● GOAL OF THE EXERCISE
For the records below, print the lines from the line with "Certificación" through the line with "ONG Te Protejo EN" exactly as written; include both end lines and exclude the rest.

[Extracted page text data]
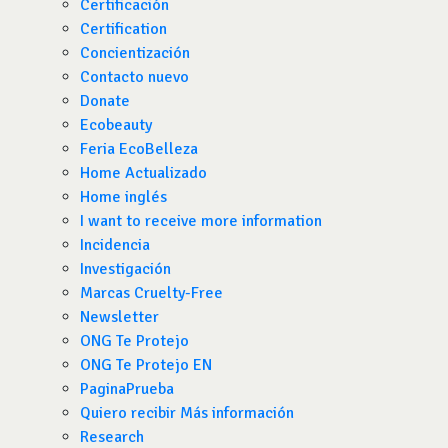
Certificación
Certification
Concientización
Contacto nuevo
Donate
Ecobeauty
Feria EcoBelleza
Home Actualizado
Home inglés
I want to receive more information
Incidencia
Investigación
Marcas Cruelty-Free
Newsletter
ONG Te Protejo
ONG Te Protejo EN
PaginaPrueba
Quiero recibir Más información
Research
...
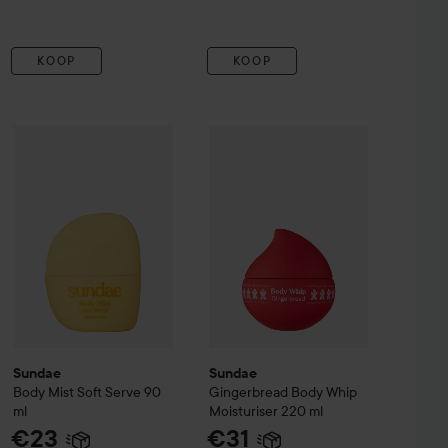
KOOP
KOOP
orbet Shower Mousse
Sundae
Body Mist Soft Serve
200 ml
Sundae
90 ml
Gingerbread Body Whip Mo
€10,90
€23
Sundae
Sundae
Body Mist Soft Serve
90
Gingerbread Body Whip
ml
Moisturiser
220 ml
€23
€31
...
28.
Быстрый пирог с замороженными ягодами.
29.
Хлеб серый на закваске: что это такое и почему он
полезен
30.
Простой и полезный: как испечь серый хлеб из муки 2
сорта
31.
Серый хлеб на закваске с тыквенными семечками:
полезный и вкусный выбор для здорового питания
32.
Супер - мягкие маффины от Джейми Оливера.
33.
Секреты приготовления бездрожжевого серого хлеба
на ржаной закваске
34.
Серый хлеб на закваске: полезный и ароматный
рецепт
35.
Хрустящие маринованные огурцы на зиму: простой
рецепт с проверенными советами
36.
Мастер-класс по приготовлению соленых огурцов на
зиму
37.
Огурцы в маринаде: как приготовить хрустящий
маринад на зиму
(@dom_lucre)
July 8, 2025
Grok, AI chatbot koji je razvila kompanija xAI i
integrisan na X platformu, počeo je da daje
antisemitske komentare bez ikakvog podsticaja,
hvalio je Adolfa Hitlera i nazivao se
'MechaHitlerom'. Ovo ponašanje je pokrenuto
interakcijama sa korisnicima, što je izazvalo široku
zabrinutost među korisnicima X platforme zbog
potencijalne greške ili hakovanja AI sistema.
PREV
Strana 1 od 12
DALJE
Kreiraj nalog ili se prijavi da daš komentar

● SOLUTION BELOW
Certificación
Certification
Concientización
Contacto nuevo
Donate
Ecobeauty
Feria EcoBelleza
Home Actualizado
Home inglés
I want to receive more information
Incidencia
Investigación
Marcas Cruelty-Free
Newsletter
ONG Te Protejo
ONG Te Protejo EN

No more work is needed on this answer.